Entrepreneurs Don’t Forget to take care of your Personal Finances

Posted on June 28th, 2018
Financial Management

You make sure that you are on top of your business’s finances, but are you paying the same amount of care and attention to your own – in particular personal debt.

A report by the World Bank has revealed that 25 million South African adults, out of 37 million, owe money to financial institutions or other corporate lenders such as shops that allow them to buy now and pay later.

The combination of the recent VAT increase, the largest petrol price hike ever in South Africa and the escalation in luxury goods excise duty will make repaying debts all the more difficult, says Peter Tshiguvho, CEO of Metropolitan Retail.

“Before making potentially debt-inducing decisions, consumers should take some time to consider the long-term consequences. In addition, they should speak to a financial advisor who can help them make sound choices that will pay off in the long run,” he says.

Tshiguvho shares 5 common debt traps and how to avoid them. 

1. Credit card debt – ‘Easy bait for the financially uneducated consumer’

Easy bait for the financially uneducated consumer, banks often offer rewards such as holidays, cash back and vouchers to entice clients into the credit world. However, the National Credit Regulator claims that 58% of South African consumers are struggling to pay off their credit cards. Most credit card users start off with the very best intentions and try to repay their debt, but many end up paying a significant amount of interest simply to keep their heads above water.

“Before you sign up for a credit card, look at what you can afford and limit your monthly spending to less than that amount. Pay back your debt in full each and every month and your credit card will become a very useful financial tool for building a positive credit rating. If you have already fallen into this pitfall, lock up your credit card somewhere safe and pay off as much as you can afford until the debt is wiped out,” advises Tshiguvho .

2. Store accounts – ‘You need to ask yourself if the store card is necessary’

Stores offer massive discounts, special offers and vouchers to get people to sign up for and keep using their accounts. With back-to-school, Easter, seasonal changes, school dances and Christmas, pressure is constantly on consumers to shop more and just put it on account. With this in mind it’s easy to see why 76% of South Africans are in debt due to store cards, according to data from a local debt management firm.

“You need to ask yourself if the store card is necessary,” says Tshiguvho. “If it is, make sure you use it wisely and buy only essentials with it. Otherwise, cut it up and use cash or other instruments to stay within your budget and avoid the trap.”

Retail shopping1

3. Payday loans – ‘Pay the debt back as quickly as possible’

Cash-strapped South Africans are increasingly turning to payday loans as a quick solution for making ends meet if they run out of money before the end of the month, but unfortunately this noose starts tightening rapidly once the first deadline is missed.

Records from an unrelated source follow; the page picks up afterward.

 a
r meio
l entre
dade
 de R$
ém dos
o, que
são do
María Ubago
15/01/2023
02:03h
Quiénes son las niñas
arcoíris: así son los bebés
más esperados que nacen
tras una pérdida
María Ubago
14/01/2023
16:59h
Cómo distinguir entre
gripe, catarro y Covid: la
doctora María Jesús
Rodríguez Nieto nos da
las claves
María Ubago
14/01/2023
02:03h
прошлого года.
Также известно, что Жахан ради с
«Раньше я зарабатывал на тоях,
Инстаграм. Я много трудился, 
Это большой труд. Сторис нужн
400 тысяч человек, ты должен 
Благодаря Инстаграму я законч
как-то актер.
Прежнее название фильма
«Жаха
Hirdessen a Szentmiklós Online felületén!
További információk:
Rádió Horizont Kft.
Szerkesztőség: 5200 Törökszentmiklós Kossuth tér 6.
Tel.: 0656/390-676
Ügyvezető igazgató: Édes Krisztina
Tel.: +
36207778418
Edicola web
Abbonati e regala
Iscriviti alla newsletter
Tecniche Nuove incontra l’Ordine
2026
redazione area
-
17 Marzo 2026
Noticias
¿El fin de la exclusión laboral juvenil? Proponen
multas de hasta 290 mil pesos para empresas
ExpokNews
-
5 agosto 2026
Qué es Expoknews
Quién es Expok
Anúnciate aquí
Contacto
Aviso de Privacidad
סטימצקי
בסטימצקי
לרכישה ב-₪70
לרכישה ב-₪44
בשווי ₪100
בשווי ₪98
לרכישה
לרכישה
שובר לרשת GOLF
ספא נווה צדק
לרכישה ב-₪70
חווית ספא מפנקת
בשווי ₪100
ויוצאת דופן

Interest mounts up and many consumers are forced to borrow to repay the interest, leaving the original debt unpaid and attracting even more interest.

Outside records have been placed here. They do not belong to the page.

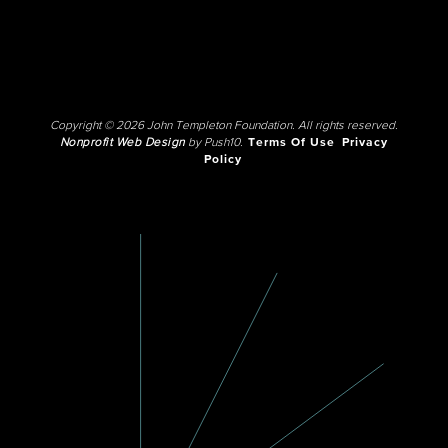
Copyright © 2026 John Templeton Foundation. All rights reserved.
Nonprofit Web Design
by Push10.
Terms Of Use
Privacy
Policy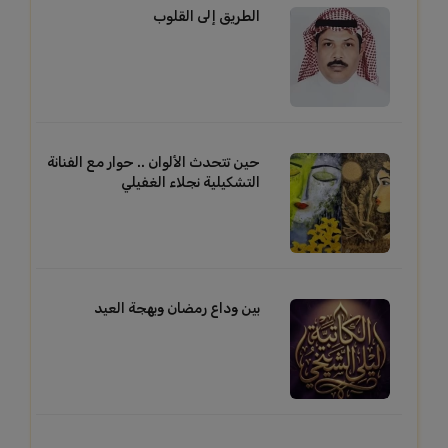
الطريق إلى القلوب
حين تتحدث الألوان .. حوار مع الفنانة
التشكيلية نجلاء الغفيلي
بين وداع رمضان وبهجة العيد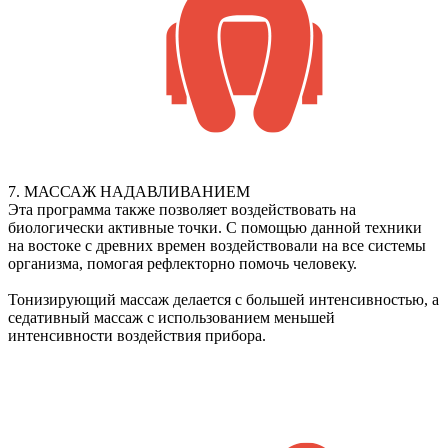
7. МАССАЖ НАДАВЛИВАНИЕМ
Эта программа также позволяет воздействовать на
биологически активные точки. С помощью данной техники
на востоке с древних времен воздействовали на все системы
организма, помогая рефлекторно помочь человеку.
Тонизирующий массаж делается с большей интенсивностью, а
седативный массаж с использованием меньшей
интенсивности воздействия прибора.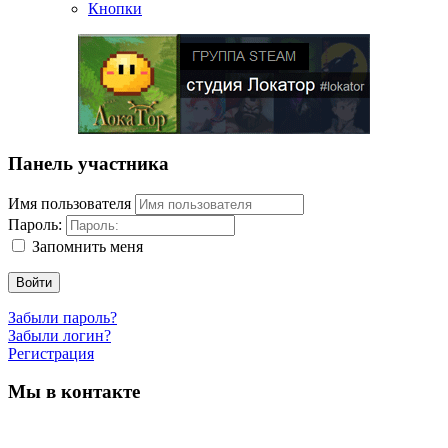
Кнопки
Панель участника
Имя пользователя
Пароль:
Запомнить меня
Войти
Забыли пароль?
Забыли логин?
Регистрация
Мы в контакте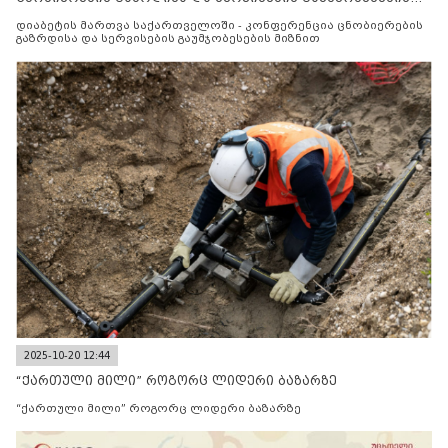
მიზნით
დიაბეტის მართვა საქართველოში - კონფერენცია ცნობიერების
გაზრდისა და სერვისების გაუმჯობესების მიზნით
2025-10-20 12:44
“ქართული მილი” როგორც ლიდერი ბაზარზე
“ქართული მილი” როგორც ლიდერი ბაზარზე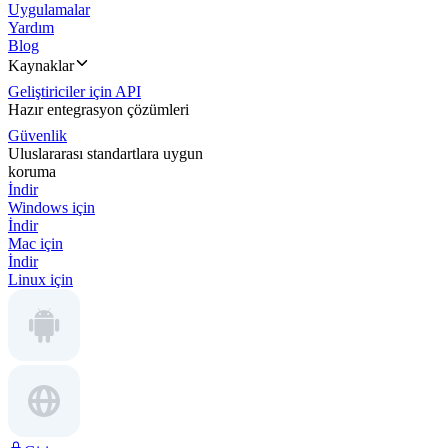
Uygulamalar
Yardım
Blog
Kaynaklar
Geliştiriciler için API
Hazır entegrasyon çözümleri
Güvenlik
Uluslararası standartlara uygun
koruma
İndir
Windows için
İndir
Mac için
İndir
Linux için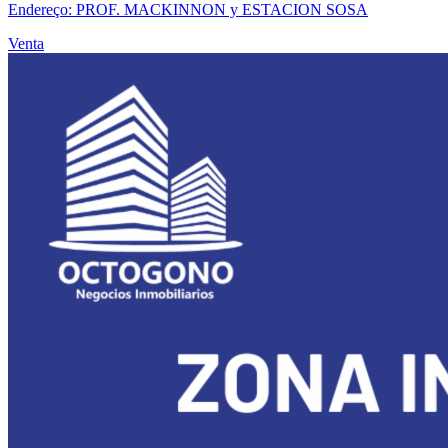
Endereço: PROF. MACKINNON y ESTACION SOSA
Venta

“This avenue should be carefully explored before applying. If you have already gone down this road, pay the debt back as quickly as possible,” says Tshiguvho.

4. New car loans – ‘Second hand vehicles offer good value for money’

The shiny chrome and new leather smell of a new car appeals to many motorists to the extent that they forget about their budgets and commit themselves to rampant debt. Relatively recently, loan periods were extended so that consumers could repay a new car loan in up to 72 months. To ease the monthly burden on motorists even further, balloon payments were introduced. This allows for lower monthly payments, but the final monthly payment could be as much as a third of the total loan. This puts ownership out of reach for most people.

Tshiguvho suggests that you let your brain dominate your heart in this decision, which has long-term and extensive financial implications on take-home pay. “Analyse your needs and meet them. Second hand vehicles offer good value for money with good warranties. With reasonable kilometres on the clock and good record keeping, a five- to seven-year old vehicle will provide great durability.”

5. Hire Purchase – ‘Now a popular means for financing car purchases’

Previously prevalent in the furniture and appliance industry, Hire Purchase (HP) is now a popular means for financing car purchases. The downside is that the interest rates on these contracts tend to be higher than the prime overdraft rate of interest. What’s more, as you are hiring the item until you have paid the full amount, failing to pay could result not only in the item being repossessed, but you losing all the money you have paid so far.

Tshiguvho recommends deferring your purchase until you have saved the money to pay in full for the item. “If that isn’t possible, get a professional to review the draft HP agreement before you sign. You must also make sure that you can afford the repayments.”